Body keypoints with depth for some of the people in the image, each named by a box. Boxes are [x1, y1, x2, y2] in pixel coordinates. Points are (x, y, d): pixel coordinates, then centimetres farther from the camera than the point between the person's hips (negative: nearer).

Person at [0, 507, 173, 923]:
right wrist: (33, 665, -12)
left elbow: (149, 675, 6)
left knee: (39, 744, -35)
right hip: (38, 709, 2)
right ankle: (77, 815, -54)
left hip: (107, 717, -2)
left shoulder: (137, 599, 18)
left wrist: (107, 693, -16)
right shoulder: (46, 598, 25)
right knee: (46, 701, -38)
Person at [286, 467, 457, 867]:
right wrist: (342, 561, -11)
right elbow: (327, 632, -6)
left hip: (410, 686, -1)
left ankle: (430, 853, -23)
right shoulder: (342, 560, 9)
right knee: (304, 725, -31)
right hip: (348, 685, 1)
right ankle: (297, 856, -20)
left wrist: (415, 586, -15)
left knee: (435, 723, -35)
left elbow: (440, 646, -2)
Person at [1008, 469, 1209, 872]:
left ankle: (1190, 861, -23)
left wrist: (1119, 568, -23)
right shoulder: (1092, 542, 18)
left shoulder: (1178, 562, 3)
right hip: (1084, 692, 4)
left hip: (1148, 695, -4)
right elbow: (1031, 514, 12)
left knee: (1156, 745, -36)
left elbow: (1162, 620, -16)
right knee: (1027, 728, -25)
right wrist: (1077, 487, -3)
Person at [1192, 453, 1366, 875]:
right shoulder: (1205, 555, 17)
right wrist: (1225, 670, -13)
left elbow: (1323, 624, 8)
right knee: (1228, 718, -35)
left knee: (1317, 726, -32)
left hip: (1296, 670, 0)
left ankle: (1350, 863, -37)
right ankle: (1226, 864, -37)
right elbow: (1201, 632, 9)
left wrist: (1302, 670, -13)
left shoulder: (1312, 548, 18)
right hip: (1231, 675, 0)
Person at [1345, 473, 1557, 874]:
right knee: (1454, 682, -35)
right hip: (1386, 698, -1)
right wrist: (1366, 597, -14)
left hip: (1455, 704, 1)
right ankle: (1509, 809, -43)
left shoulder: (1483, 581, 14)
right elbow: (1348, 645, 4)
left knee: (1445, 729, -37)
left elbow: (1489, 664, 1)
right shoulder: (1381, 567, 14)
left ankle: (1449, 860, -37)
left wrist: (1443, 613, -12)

*Exercise aim*. Without any change, write the listing out again.

*Answer to the exercise*.
Body keypoints with depth for some of the people in the image, each named by a box. Boxes are [x1, y1, x2, y2] in pixel coordinates. Points are (x, y, d): pixel coordinates, then centimetres farther from the camera than the point between the person's hips (negative: nearer).

Person at [0, 507, 173, 923]:
right wrist: (33, 665, -12)
left elbow: (149, 675, 6)
left knee: (39, 744, -35)
right hip: (38, 709, 2)
right ankle: (77, 815, -54)
left hip: (107, 717, -2)
left shoulder: (137, 599, 18)
left wrist: (107, 693, -16)
right shoulder: (46, 598, 25)
right knee: (46, 701, -38)
Person at [286, 467, 457, 867]:
right wrist: (342, 561, -11)
right elbow: (327, 632, -6)
left hip: (410, 686, -1)
left ankle: (430, 853, -23)
right shoulder: (342, 560, 9)
right knee: (304, 725, -31)
right hip: (348, 685, 1)
right ankle: (297, 856, -20)
left wrist: (415, 586, -15)
left knee: (435, 723, -35)
left elbow: (440, 646, -2)
Person at [1008, 469, 1209, 872]:
left ankle: (1190, 861, -23)
left wrist: (1119, 568, -23)
right shoulder: (1092, 542, 18)
left shoulder: (1178, 562, 3)
right hip: (1084, 692, 4)
left hip: (1148, 695, -4)
right elbow: (1031, 514, 12)
left knee: (1156, 745, -36)
left elbow: (1162, 620, -16)
right knee: (1027, 728, -25)
right wrist: (1077, 487, -3)
Person at [1192, 453, 1366, 875]:
right shoulder: (1205, 555, 17)
right wrist: (1225, 670, -13)
left elbow: (1323, 624, 8)
right knee: (1228, 718, -35)
left knee: (1317, 726, -32)
left hip: (1296, 670, 0)
left ankle: (1350, 863, -37)
right ankle: (1226, 864, -37)
right elbow: (1201, 632, 9)
left wrist: (1302, 670, -13)
left shoulder: (1312, 548, 18)
right hip: (1231, 675, 0)
Person at [1345, 473, 1557, 874]:
right knee: (1454, 682, -35)
right hip: (1386, 698, -1)
right wrist: (1366, 597, -14)
left hip: (1455, 704, 1)
right ankle: (1509, 809, -43)
left shoulder: (1483, 581, 14)
right elbow: (1348, 645, 4)
left knee: (1445, 729, -37)
left elbow: (1489, 664, 1)
right shoulder: (1381, 567, 14)
left ankle: (1449, 860, -37)
left wrist: (1443, 613, -12)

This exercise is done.